The Wisconsin Legislature failed to pass DNA at Arrest bills in both of the last two sessions. In 2011, the State Bar of Wisconsin’s Individual and Civil Liberties Section opposed the bills, in part because they did not include an expungment mechanism. Reportedly, any 2013 proposal would include a mechanism to expunge the DNA samples of individuals who are never convicted.
Constitutionality of DNA at Arrest Laws
Of the approximately 25 states that have DNA at Arrest laws, most have passed those laws within the last five years. Thus, Maryland v. King presents the first opportunity for the U.S. Supreme Court to decide whether such laws are constitutional under the Fourth Amendment.
Courts have held that taking DNA samples constitutes a search under the Fourth Amendment. Berghahn says the central question is whether the government’s interest in collecting DNA samples from suspects at the charging stage outweighs the suspect’s expectation of privacy.

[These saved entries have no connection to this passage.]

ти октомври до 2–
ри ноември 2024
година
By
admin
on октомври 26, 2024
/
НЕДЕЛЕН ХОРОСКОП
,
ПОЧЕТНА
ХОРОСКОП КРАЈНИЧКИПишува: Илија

“King’s best argument is that an individual who has been arrested has a reasonable expectation of privacy in his DNA,” Berghahn said. “The data about an individual contained in one’s DNA is vastly greater that what can be found in a fingerprint.”
The U.S. Courts of Appeals for the Third and Ninth circuits have upheld federal laws that permit the collection of DNA samples before conviction.2 About five states have also ruled on the issue under state DNA at Arrest statutes, with differing results.3
For instance, the Minnesota Legislature passed a DNA at Arrest law in 2005 and it was struck down by an appeals court the following year. The court ruled that a person’s expectation of privacy is not diminished at arrest because those persons are innocent until proven guilty.4
In Virginia, however, the state supreme court upheld a DNA at Arrest law on the grounds that, like fingerprints, suspects do not have an expectation of privacy in their identities.5 That’s what Maryland’s attorney general is now arguing in Maryland v. King.
“The only information being obtained from King by the analysis of his buccal swab goes to his biological identity, and arrestees have no objectively reasonable expectation of privacy in their identities,” the state of Maryland argued in its petition for writ of certiorari.
The petition noted that last year, 11 state legislatures considered DNA at Arrest bills as an expansion to lawful DNA at Conviction statutes. “States that are contemplating expanding their DNA collection statutes to include arrestees must know if the Fourth Amendment allows it.”
Wisconsin is one of them.
Joe Forward is the legal writer for the State Bar of Wisconsin.
1 See State v. Felix, 2012 WI 36, 339 Wis.2d 670, 693, 811 N.W.2d 775, 787 (Wis., 2012).
2 U.S. v. Mitchell, 652 F.3d 387 (3rd Cir. 2011) (upholding 42 U.S.C. § 14135a(a)(1)(A), which permits the collection of DNA samples from individuals who are arrested, facing charges, or convicted under federal law.); U.S. v. Pool, 621 F.3d 12313 (9th Cir. 2010) (rehearing en banc granted).
3 See Constitutionality of Collecting DNA from Arrestees, Wisconsin Legislative Council, Information Memorandum (Aug. 20, 2012).
4 In re Welfare of C.T.L., 722 N.W.2d 484 (Minn. Ct. App. 2006).
5 Anderson v. Commonwealth, 650 S.E.2d 702 (Va., 2007).